A former nurse has won her battle to get the breast cancer drug Herceptin prescribed on the NHS.
Barbara Clark was diagnosed with breast cancer earlier this year
Barbara Clark, 49, from Bridgwater, Somerset, faced having to sell her home to pay privately for the drug.
She was diagnosed with breast cancer earlier this year, but because the illness was not terminal, she was told she could not have the treatment.
Somerset Coast Primary Care Trust has now ruled she can, after "looking very carefully at her circumstances".
Herceptin is widely used on patients whose breast cancer is at an advanced stage, or those who are terminally ill.
Tests have shown it can greatly extend sufferers' life expectancy, but it has yet to be approved for use on women in the early stages of the illness.
Ms Clark had threatened to use the Human Rights Act to force the primary care trust (PCT) to prescribe the drug.
After a meeting with her, the trust has now decided to allow Ms Clark to have the drug on the NHS.
The trust's chief executive, Alan Carpenter, said: "The PCT has looked very carefully at Ms Clark's circumstances and believes it is in her best interests to receive Herceptin at this stage of her treatment."
Ms Clark told the BBC she was delighted with the news.
She said: "Because I've got exceptional needs, because I've got a child with a life-limiting condition, they felt it was extremely difficult for me.
"He (her child) has nowhere else to go and no family of his own, so they thought it was an exceptional circumstance."
The decision may lead to other health trusts having to offer the drug - which can cost up to £40,000 privately - for women in their care who are in the early stages of the disease.
Ms Clark's lawyer said the case would mean PCTs would have to think carefully about who they prescribed the drug to.
Stephen Grosz said the ruling would not "open the floodgates" to hundreds of claims, but would stop trusts issuing a blanket "no" to all early-stage breast cancer sufferers.

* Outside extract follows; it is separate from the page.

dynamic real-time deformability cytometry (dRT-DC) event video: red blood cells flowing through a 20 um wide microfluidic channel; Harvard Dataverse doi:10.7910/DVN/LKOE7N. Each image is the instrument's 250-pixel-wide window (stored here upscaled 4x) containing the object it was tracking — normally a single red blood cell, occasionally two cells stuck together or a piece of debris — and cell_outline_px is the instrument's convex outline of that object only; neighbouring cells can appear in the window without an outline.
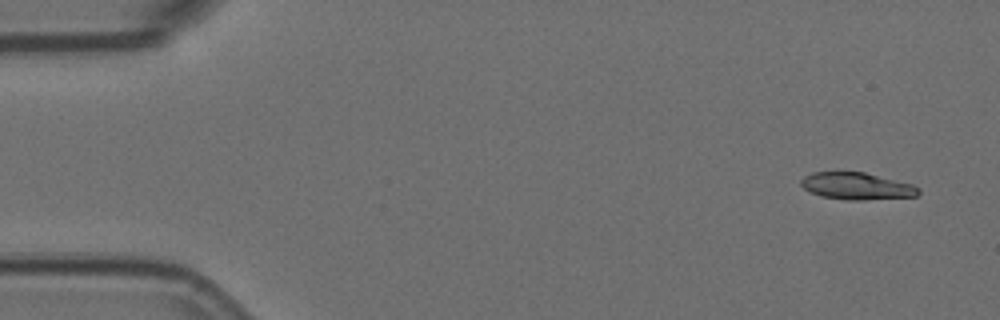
{"species": "Egyptian fruit bat (a non-hibernating species)", "species_latin": "Rousettus aegyptiacus", "temperature_condition": "room temperature", "stored_images_in_passage": 4, "camera_frame_rate_fps": 3000, "um_per_image_px": 0.085, "animal": {"sex": "female"}, "frame": {"image": 1, "passage_image": 1, "time_ms": 0.0, "image_size_px": [1000, 320], "cell_outline_px": [[920, 192], [916, 196], [864, 200], [844, 200], [820, 196], [804, 188], [800, 184], [800, 180], [804, 176], [812, 172], [864, 172], [912, 184], [920, 188]], "centroid_in_image_um": [72.81, 15.82], "position_along_channel_um": 12.2, "area_um2": 18.5}}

The decision was welcomed by cancer charities, who called on the National Institute for Clinical Excellence (NICE) to approve the drug as quickly as possible.

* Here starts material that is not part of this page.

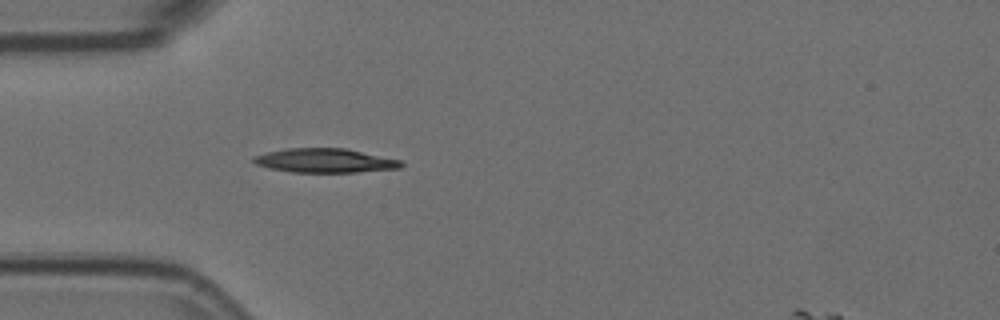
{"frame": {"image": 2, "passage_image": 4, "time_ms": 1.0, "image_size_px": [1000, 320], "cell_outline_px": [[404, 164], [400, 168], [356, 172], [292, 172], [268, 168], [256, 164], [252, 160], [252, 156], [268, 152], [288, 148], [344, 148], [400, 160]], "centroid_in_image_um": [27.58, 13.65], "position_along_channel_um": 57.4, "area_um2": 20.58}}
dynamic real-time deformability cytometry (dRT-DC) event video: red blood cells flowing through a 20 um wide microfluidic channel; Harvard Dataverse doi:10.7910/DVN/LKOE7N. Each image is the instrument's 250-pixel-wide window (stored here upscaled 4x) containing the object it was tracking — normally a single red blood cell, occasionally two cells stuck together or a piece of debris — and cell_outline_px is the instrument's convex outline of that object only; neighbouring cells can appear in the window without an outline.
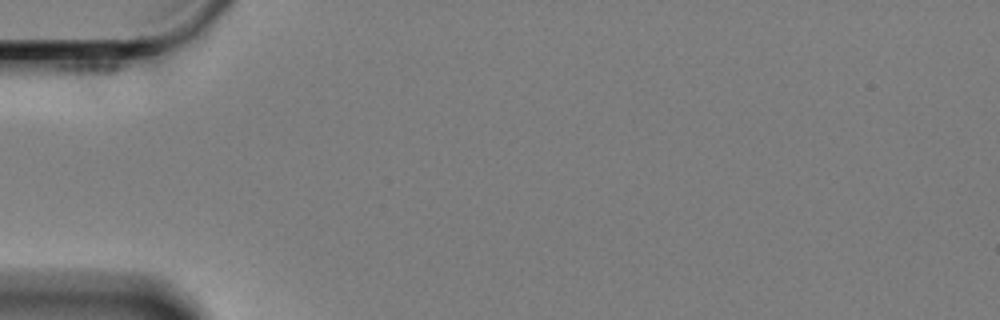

Clara MacKay, director of policy and research at Breast Cancer Care, said: "This ruling is a tremendous win for Barbara Clark and a real sign that PCTs are listening to patients.

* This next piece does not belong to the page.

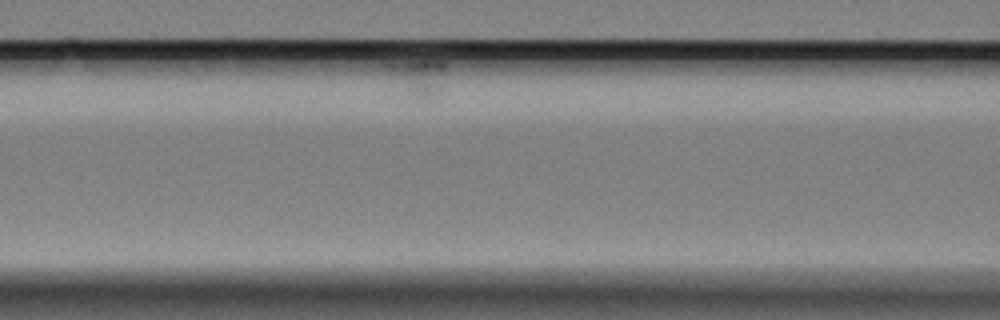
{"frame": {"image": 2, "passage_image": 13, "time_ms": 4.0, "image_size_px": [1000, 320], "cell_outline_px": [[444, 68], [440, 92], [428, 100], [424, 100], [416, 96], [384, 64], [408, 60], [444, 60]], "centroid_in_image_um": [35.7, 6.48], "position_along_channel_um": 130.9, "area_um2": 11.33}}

"There is clear evidence that Herceptin has the potential to make a huge difference to as many as 10,000 women in the UK every year following a diagnosis of breast cancer for the first time."
NICE said it was only able to issue guidance on drugs that have been licensed.
When a licensing application is made, it will begin appraising the use of Herceptin for use on early breast cancer.
The drug's manufacturer, Roche, has said it is likely to apply for a licence next year.